Wspólne świętowanie wybija z codziennego harmonogramu i monotonnego rytmu dnia. Dla pracowników stacji ma to duże znaczenie.
Macie choinkę?
- Zawsze jest problem z drzewkiem bożonarodzeniowym, bo w regionach podbiegunowych nie ma drzew. Zazwyczaj jest to więc sztuczne drzewko. Ale słyszałam, że od jakiegoś czasu zdarzają się wyprawy, które zamawiają prawdziwą choinkę. Jest ona transportowana w chłodni i podobno ten sposób się sprawdza.
Do stacji polarnych przyjeżdżają również ludzie wierzący. Jak radzą sobie w izolacji?
- Mam wrażenie, że za kołem polarnym – przez bliski kontakt z przyrodą – sacrum jest wszędzie. Kiedy miałam duchową potrzebę, wystarczyło oddalić się i pobyć sam na sam z przyrodą; zawsze był to rodzaj modlitwy, medytacji… Przebywanie w takiej przestrzeni ma dla człowieka dużą wartość.
Jeśli ktoś potrzebuje, może na przykład brać udział w nabożeństwach online, bo łączność satelitarna to umożliwia. Dodatkowo, przy stacjach, w których zimowałam, znajdują się miejsca ściśle związane z religią. Na Spitsbergenie od 1982 roku na Przylądku Wilczka stoi krzyż, z kolei niedaleko stacji Henryka Arctowskiego na Wyspie Króla Jerzego, przy latarni morskiej, znajdują się dwie kapliczki. Chodzenie „pod latarnię” – jak mówią polarnicy – czy „na Wilczka” jest stałym elementem świętowania Bożego Narodzenia, Wielkanocy i każdej niedzieli.

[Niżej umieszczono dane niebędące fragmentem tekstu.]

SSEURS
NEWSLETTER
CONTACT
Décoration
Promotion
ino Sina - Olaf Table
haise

Kto chce, modli się, ktoś inny patrzy w morze.
Przez długi czas polską stację na Spitsbergenie odwiedzał ks. Marek Michalski, polski misjonarz pracujący w Norwegii, duszpasterz polarników. Dzięki niemu pracownicy stacji mogli się wyspowiadać i uczestniczyć w mszy. Niestety ks. Marek zmarł w tym roku. To wielka strata dla polskich polarników.

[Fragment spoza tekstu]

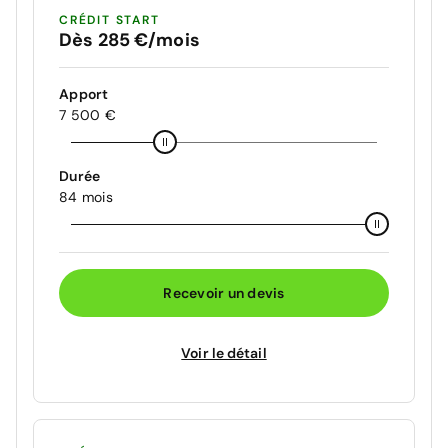
CRÉDIT START
Dès 285 €/mois
Apport
7 500 €
Durée
84 mois
Recevoir un devis
Voir le détail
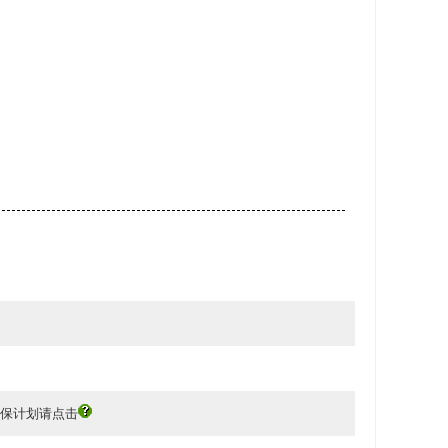
延保计划请点击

Trudniej o kontakt z kapłanem było zawsze na stacji Arctowskiego. Tam wizyty „z zewnątrz” są rzadsze.
W czasie jednej z twoich wypraw, spotkałaś niedźwiedzia polarnego.
- Poszliśmy do oddalonego 14 km od stacji domku traperskiego, drewnianej chatki, pamiętającej jeszcze czasy myśliwych. Po wejściu do środka nie zamknęłam skobla u drzwi, a wkrótce zaczęliśmy przygotowywać posiłek. Zapach szybko zwabił młodego niedźwiedzia, który stanął przy drzwiach i zaczął węszyć. Na szczęście mój towarzysz zareagował bardzo szybko; rzucił się do drzwi i zaczął głośno krzyczeć. To wystarczyło, żeby odstraszyć zwierzę. Całości dopełnił strzał z rakietnicy w ślad za oddalającym się niedźwiedziem. Gdyby się to nie udało, sytuacja byłaby bardzo trudna, bo jedynym wyjściem z domku były drzwi i wąska sień. Musielibyśmy zabić niedźwiedzia w obronie własnej.

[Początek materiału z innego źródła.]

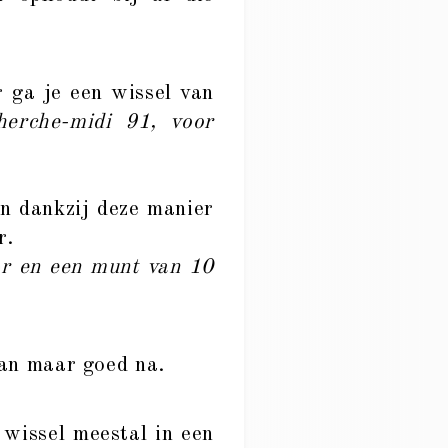
r ga je een wissel van
erche-midi 91, voor
en dankzij deze manier
r.
or en een munt van 10
dan maar goed na.
wissel meestal in een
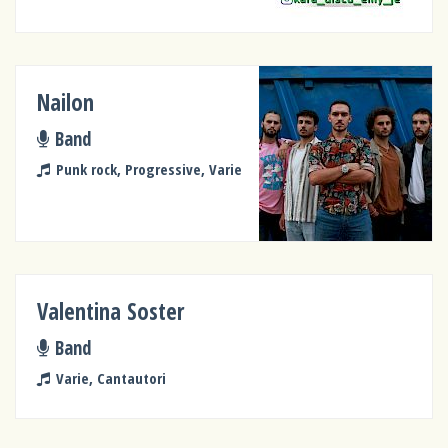
Nailon
Band
Punk rock, Progressive, Varie
Valentina Soster
Band
Varie, Cantautori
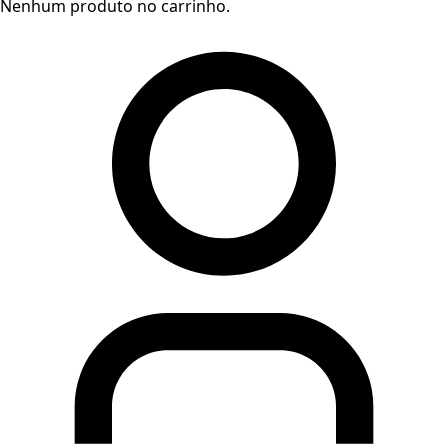
Nenhum produto no carrinho.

A niedźwiedzie polarne to nie tatrzańskie misie.
- Potrafią być bardzo agresywne. To dzikie zwierzęta i zdarza się, że atakują ludzi ze skutkiem śmiertelnym.
Ale niedźwiedzie polarne to nie jedyne niebezpieczeństwo. Równie niebezpieczna jest hipotermia.
- Zdarzyło się, że jedna z osób pracujących w stacji przemoczyła ubranie. Gdy wróciła, była już bardzo wyziębiona. Na szczęście wszystko skończyło się dobrze, ale poszkodowana dochodziła do siebie przez dwa tygodnie.
Polarnikom włącza się czasem tryb brawury?
- Czasami niektórzy ulegają poczuciu bycia nieśmiertelnym, ale myślę, że to może zdarzyć się nie tylko polarnikom. W Tatrach też można zobaczyć przejawy brawury.
Jak polarne doświadczenia pomagają w codzienności?
- Człowiek wraca z zimowań silniejszy, bardziej odporny na różnego rodzaju trudności – fizyczne, psychiczne, pogodowe. Przed wyprawami byłam osobą, która przejmowała się wieloma sprawami. Po powrocie okazało się, że jest tylko kilka ważnych rzeczy, którymi należy się martwić. Wiele osób, z którymi rozmawiam, ma podobne doświadczenia. Biografia uczestników wypraw polarnych po ich powrocie bardzo się zmienia.